> Request
Identify every line in the records that contains the word "total", and copy each of those lines in full.

#### Task material ####

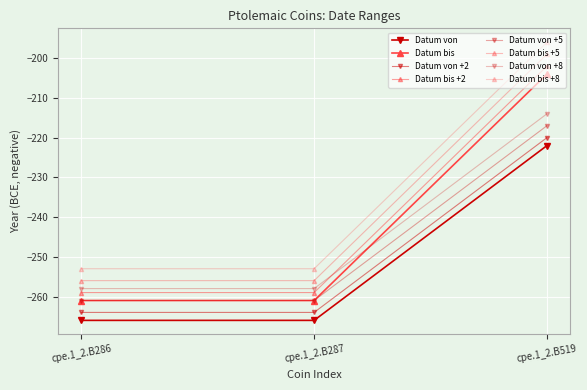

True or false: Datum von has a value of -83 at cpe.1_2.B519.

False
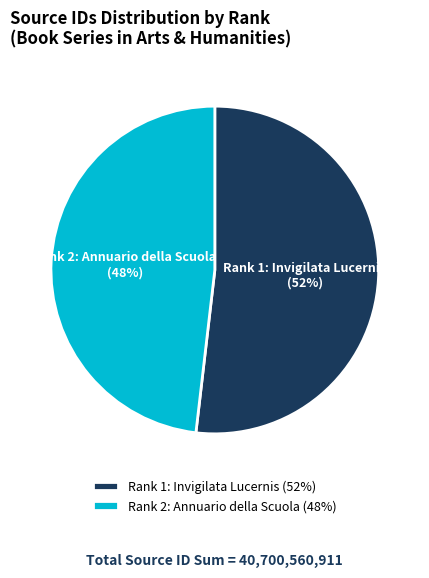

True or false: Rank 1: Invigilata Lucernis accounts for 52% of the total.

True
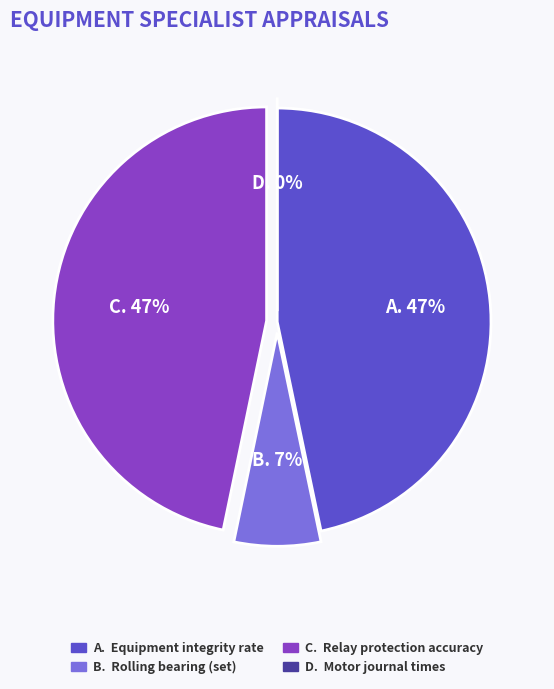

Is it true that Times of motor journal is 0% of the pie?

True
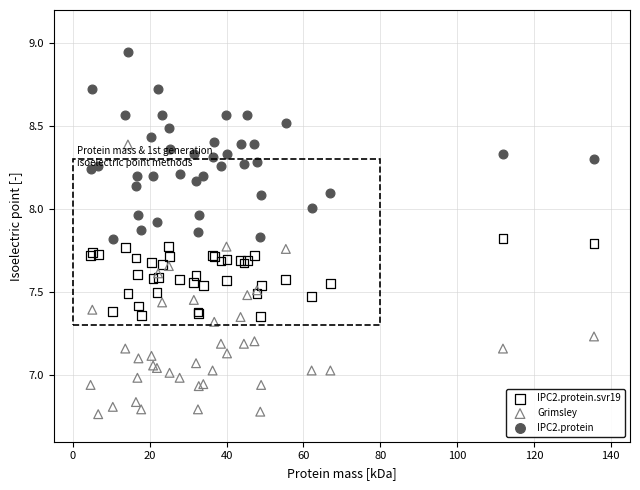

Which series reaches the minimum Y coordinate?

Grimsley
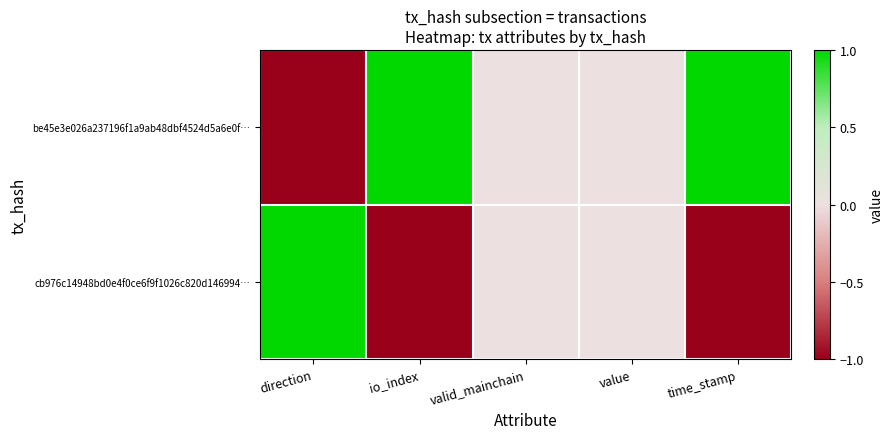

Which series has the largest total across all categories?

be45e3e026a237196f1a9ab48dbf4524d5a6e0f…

####

> Completed exercise
True or false: Rank 1: Invigilata Lucernis accounts for 52% of the total.
Which series has the largest total across all categories?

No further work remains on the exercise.